Although the market is constrained by a lack of product and the lateness of the investment cycle, eager investors are seeking new ways to direct more capital into hard assets – despite rising interest rates on the horizon.
Argeropoulos says that investors continued to diversify portfolios, prune non-core assets and pursue prime assets in key markets.

Vancouver and Toronto gained the most investment capital but there were also notable major investments in Edmonton, Calgary, Ottawa and Montreal.

Hottest asset classes
By asset class, offices remain strong despite changing dynamics. The tech sector is driving much of the change and the vacancy rate nationwide is expected to be 12.2%.

Winnipeg, Toronto, Regina and Vancouver are expected to have among the 10 lowest vacancy rates for offices in North America by the end of 2018.

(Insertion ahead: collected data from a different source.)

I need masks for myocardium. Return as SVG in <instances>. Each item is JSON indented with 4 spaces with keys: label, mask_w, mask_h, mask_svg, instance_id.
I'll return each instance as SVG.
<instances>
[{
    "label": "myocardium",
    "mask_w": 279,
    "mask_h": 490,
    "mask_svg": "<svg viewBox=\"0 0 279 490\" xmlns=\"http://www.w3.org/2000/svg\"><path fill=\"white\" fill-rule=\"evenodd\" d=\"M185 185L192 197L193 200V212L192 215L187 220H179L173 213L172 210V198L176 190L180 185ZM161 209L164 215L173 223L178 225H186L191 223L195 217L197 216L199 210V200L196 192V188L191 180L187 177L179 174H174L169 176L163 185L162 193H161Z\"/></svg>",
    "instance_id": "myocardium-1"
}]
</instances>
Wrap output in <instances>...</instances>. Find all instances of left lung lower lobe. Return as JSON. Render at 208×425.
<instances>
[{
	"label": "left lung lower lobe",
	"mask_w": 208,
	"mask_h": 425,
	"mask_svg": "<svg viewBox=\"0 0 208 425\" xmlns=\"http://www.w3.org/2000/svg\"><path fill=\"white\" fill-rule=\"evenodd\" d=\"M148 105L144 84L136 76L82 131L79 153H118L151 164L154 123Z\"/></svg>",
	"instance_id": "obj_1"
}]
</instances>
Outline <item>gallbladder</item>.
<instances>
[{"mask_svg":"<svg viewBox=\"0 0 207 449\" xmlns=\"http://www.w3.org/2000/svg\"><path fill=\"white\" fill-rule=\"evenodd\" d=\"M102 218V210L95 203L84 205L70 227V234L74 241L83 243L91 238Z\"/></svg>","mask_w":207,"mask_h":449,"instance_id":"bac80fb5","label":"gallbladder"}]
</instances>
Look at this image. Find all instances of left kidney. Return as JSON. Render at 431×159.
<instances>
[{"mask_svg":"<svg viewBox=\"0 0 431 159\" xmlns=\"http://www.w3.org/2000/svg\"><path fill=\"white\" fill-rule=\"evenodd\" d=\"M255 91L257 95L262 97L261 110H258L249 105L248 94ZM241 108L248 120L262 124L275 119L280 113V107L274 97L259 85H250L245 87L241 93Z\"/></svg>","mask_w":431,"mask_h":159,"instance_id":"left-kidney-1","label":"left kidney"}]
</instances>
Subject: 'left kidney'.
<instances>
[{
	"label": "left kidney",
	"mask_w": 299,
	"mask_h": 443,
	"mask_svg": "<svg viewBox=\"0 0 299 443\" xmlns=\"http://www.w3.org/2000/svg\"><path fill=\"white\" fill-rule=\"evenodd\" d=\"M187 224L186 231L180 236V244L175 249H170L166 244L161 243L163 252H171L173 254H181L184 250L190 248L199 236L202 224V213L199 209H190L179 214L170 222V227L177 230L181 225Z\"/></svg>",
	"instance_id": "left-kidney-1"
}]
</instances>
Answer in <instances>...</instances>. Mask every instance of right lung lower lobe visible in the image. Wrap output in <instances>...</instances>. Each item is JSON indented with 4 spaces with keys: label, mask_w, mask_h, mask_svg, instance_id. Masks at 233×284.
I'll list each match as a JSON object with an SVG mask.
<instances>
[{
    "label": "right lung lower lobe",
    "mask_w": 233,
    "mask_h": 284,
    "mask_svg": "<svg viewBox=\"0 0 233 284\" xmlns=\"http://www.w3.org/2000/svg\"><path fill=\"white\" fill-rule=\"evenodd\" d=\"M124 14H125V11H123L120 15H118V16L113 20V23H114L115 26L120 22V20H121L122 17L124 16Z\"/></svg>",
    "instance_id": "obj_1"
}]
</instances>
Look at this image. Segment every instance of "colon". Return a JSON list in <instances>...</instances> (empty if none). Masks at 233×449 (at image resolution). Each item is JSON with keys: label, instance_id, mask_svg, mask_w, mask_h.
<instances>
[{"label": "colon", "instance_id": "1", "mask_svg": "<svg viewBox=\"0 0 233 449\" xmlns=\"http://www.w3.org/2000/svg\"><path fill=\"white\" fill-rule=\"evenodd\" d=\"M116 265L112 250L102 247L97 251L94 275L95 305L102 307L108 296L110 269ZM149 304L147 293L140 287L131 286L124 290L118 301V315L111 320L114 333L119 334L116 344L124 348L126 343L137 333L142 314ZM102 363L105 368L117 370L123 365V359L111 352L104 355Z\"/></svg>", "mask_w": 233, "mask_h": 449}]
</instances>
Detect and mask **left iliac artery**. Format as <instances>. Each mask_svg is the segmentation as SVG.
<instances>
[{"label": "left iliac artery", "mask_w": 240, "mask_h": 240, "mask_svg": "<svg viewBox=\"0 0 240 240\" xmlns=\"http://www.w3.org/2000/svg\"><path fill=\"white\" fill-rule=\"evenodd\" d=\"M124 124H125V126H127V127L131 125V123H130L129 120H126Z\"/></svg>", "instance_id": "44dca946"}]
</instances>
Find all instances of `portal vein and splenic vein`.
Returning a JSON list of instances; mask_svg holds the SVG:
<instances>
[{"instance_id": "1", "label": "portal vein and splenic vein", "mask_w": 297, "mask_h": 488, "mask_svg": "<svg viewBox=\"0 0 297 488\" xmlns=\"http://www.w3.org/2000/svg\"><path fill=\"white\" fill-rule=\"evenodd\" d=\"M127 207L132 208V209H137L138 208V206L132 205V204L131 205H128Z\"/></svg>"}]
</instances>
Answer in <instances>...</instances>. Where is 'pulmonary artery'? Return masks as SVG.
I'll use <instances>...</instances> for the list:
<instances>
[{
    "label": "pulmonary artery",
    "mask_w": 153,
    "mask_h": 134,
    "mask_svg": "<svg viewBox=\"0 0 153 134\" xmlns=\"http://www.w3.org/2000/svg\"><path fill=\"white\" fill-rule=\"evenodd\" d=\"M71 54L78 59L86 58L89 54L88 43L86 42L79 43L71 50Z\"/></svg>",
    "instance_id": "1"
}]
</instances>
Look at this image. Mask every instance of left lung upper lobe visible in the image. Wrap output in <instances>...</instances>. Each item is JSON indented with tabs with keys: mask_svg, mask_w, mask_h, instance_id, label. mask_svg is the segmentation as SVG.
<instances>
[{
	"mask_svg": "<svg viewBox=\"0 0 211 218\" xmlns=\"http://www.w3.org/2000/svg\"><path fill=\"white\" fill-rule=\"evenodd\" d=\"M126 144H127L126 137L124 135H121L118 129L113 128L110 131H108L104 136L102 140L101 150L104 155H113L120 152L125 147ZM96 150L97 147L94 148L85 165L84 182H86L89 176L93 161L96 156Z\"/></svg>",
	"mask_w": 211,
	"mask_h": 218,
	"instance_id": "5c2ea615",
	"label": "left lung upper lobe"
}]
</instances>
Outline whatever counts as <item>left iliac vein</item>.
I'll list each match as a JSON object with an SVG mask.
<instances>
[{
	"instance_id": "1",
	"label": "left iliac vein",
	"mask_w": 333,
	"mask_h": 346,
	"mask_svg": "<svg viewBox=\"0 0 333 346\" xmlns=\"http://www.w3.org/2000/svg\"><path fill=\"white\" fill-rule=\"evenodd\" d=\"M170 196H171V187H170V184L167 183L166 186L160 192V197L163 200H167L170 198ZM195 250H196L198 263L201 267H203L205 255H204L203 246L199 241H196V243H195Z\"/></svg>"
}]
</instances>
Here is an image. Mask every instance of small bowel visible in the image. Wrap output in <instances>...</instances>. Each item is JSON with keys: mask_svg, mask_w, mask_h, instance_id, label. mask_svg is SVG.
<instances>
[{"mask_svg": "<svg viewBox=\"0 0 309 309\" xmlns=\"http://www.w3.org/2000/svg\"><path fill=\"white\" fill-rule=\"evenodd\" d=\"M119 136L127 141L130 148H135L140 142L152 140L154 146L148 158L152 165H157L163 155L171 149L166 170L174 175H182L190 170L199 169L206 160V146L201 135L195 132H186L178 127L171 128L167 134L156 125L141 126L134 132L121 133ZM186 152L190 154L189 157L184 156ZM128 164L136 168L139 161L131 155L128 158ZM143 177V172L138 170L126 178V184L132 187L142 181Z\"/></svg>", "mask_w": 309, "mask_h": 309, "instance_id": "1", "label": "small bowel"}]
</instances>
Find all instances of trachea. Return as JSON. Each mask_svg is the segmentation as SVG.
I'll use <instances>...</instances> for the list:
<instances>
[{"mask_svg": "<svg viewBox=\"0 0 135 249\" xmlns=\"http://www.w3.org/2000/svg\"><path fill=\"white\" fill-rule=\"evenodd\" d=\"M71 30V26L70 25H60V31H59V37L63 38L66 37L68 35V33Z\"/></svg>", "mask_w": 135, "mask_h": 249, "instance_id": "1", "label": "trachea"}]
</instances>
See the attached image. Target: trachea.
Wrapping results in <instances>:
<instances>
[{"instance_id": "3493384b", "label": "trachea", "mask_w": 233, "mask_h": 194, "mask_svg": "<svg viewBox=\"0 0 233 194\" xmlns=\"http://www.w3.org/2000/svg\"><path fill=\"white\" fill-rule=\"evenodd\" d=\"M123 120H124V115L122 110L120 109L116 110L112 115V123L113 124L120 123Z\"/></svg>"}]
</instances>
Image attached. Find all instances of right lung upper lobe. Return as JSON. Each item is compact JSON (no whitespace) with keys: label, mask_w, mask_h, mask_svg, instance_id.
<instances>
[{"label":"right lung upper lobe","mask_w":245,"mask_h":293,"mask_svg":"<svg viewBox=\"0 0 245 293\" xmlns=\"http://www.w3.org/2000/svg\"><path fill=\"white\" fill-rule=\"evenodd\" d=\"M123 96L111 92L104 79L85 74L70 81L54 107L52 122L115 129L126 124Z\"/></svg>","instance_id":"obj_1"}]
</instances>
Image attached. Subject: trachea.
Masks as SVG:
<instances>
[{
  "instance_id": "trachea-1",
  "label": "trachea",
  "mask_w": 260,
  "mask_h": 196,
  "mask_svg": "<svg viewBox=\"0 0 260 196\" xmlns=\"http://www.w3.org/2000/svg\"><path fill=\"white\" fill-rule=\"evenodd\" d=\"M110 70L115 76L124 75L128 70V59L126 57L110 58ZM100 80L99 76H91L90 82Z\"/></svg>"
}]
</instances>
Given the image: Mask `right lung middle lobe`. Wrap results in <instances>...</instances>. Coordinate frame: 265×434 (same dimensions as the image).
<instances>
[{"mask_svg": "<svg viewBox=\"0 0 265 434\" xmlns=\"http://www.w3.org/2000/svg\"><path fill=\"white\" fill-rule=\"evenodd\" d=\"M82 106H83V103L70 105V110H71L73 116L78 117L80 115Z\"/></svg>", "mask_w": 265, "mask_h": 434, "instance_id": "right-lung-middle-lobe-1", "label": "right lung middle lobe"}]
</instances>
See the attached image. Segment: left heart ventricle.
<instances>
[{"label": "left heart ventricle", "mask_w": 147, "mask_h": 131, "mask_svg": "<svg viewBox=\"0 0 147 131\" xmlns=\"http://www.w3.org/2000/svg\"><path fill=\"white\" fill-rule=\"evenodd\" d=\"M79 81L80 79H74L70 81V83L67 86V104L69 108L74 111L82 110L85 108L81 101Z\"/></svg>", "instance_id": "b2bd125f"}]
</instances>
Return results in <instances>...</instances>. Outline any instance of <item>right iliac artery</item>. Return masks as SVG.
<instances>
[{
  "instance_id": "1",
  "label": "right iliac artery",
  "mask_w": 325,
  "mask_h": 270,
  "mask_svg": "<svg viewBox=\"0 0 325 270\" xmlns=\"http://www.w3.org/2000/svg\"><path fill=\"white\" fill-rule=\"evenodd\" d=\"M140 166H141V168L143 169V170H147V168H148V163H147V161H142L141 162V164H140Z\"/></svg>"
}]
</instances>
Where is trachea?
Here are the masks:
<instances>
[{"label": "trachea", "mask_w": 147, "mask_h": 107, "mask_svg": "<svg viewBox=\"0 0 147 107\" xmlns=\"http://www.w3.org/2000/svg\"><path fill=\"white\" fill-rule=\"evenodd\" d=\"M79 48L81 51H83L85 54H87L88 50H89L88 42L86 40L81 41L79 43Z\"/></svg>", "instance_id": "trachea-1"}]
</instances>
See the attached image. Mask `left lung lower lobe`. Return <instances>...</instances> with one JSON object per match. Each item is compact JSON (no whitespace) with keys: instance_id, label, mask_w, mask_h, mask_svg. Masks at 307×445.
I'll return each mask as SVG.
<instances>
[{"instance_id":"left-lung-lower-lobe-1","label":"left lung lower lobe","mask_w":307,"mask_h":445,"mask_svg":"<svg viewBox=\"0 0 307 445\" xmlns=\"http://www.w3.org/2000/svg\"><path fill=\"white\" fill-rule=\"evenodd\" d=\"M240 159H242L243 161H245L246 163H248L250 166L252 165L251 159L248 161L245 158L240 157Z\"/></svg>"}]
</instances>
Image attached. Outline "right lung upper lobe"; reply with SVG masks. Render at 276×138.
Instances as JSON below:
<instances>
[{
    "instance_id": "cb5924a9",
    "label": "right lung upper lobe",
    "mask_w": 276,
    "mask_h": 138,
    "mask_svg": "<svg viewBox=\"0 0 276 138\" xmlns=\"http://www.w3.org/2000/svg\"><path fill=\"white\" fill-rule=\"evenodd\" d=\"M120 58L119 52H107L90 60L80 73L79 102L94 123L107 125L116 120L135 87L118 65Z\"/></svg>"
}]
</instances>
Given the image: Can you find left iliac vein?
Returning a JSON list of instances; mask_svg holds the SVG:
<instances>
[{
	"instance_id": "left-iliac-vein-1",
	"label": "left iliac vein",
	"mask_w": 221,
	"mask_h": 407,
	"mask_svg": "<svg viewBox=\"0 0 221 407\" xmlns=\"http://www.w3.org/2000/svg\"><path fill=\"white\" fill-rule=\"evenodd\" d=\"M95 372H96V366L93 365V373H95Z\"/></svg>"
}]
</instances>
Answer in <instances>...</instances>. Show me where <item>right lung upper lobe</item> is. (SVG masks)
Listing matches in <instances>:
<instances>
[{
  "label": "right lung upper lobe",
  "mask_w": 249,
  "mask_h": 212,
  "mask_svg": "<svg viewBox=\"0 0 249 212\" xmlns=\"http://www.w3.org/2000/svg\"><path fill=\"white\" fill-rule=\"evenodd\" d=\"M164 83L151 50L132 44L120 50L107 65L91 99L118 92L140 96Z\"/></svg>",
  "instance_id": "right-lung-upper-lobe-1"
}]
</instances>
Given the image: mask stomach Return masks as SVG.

For industrial, the vacancy rate is expected to be below 4% for this year and the market is largely positive. The trend towards e-commerce is driving demand for fulfilment centres and warehousing, but that does not mean the end of retail.

"Contrary to widespread belief, bricks-and-mortar retail is not going away, but is in the process of transforming and adapting to serve customers in the wake of technological advancement. E-commerce is growing faster than in-store sales, but still represents a small fraction of all retail sales in Canada,” comments Argeropoulos.